When you are in a relationship with someone you need to decide between the two of you what constitutes cheating and what doesn't. Even physical cheating isn't all that cut and dry. For some people only sex is cheating. For some any touching (sexual) or kissing is cheating. These terms don't have an actual definition, and that's okay. Couples must decide what is acceptable between them (some even have completely open relationships).

My husband and I agree that all sexual touching is cheating. I have no problem with him going to a strip club, but I don't want him to touch the strippers (which is allowed at one in the next state over). His friend that he typically goes with is married to a woman who doesn't mind if he touches them. In our view, only actual physical acts are "cheating" but that doesn't make other behaviors okay. At the end of the day, it doesn't matter what an act is called, but if your partner knows that you are not okay with it and does it anyway, they are not respecting you, assuming that your expectations are reasonable. And if they cannot agree to your expectations (and vice versa), then they SHOULD end the relationship and find someone who has beliefs more in line with their own.

MATERIAL -

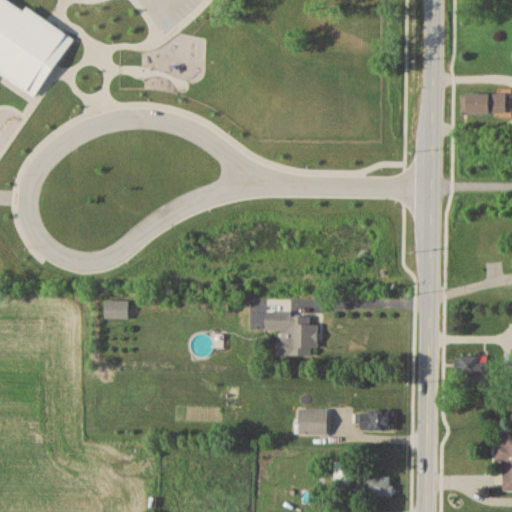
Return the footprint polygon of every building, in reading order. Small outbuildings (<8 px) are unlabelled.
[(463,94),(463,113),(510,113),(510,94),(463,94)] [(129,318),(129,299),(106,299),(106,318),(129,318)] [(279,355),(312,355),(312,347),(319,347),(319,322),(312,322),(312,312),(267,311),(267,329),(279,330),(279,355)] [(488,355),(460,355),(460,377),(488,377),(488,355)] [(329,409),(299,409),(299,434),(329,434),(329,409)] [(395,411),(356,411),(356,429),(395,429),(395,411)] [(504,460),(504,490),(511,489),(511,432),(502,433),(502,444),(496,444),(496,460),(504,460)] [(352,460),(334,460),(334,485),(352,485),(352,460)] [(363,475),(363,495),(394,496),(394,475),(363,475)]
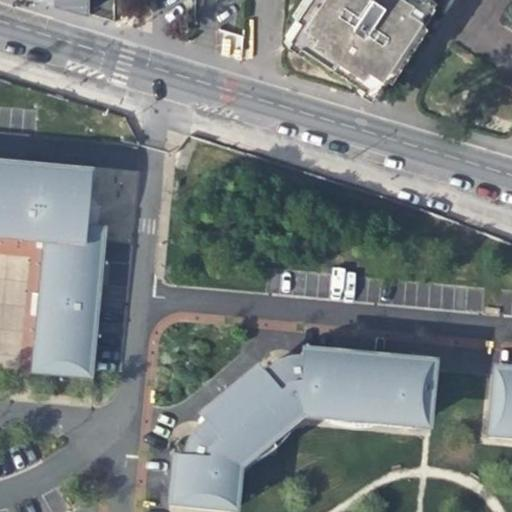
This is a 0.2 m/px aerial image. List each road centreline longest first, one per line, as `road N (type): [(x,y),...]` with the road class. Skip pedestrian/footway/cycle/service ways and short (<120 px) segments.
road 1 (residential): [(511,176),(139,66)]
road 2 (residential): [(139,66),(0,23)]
* * *
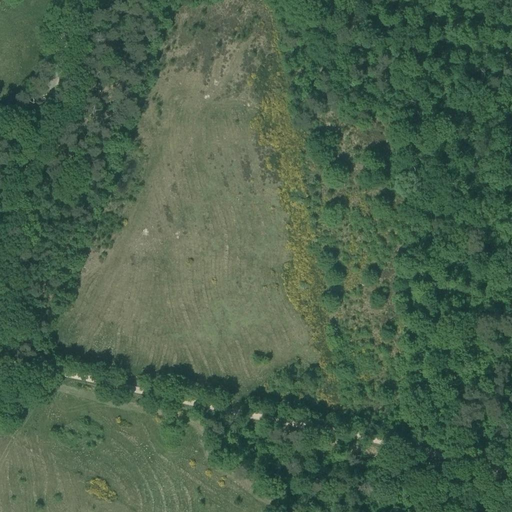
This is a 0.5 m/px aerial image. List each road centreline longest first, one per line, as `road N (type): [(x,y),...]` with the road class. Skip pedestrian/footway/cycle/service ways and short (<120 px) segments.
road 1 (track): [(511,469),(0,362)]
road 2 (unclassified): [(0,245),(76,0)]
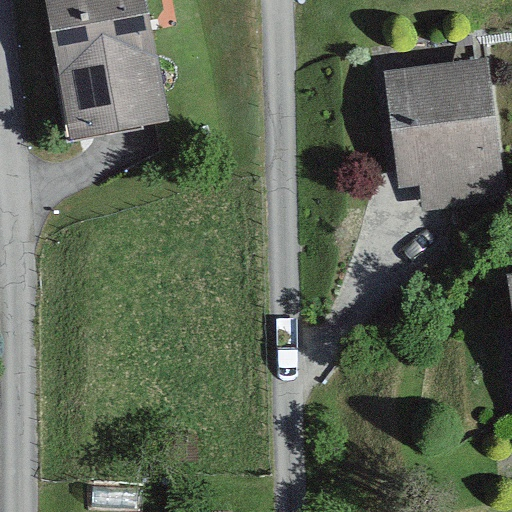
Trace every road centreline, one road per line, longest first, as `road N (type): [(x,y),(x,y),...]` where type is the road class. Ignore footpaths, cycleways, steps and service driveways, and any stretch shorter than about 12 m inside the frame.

REQUIRED TASKS -
1. In the passage on defining cheating, what does the writer say the writer and the writer's husband agree counts as cheating?
2. Carry on the passage on defining cheating in relationships from its final sentence.
The material has no connection to the passage on defining cheating.

ANSWERS PROVIDED -
1. All sexual touching.

2.
This is purely opinion, but I think that emotional affairs are a bigger issue in LONG term relationships and marriages. The term generally refers to depending on another person emotionally for fulfillment that you would typically receive from your significant other. But then, aren't platonic friendships usually based on this (even friends of the same gender)? I think it is a bigger issue if the person having the "emotional affair" is hiding it from their significant other. With that said, I have seen SOME emotional affairs that actually HELPED a marriage. It is complicated, but I think having that person to lean on during a REAL rough spot provided the support the person needed at that time to get through that rough patch, and remember why they loved the person they were with. But that is in marriages of a decade or more. In the examples I have seen, emotional cheating does not necessarily lead to a physical affair, because many of the people having emotional affairs are doing so because they DON'T want to cheat physically. But honestly, if you are already having these types of problems in a "new-ish" relationship (though I obviously haven't actually seen it), it probably isn't meant to be.
#28
Quote by necrosis1193
Emotional cheating sounds like the kind of justification a crazy possessive jealous boyfriend/girlfriend would use to tell you that you can't see your friends anymore.
Its real and probably a sign that your relationship is going to end. How you resolve the obvious lacking in your relationship depends on the people involved. Could be a wake-up call and something that brings people together or you may just realize it's a dead-end and you should pursue the other person.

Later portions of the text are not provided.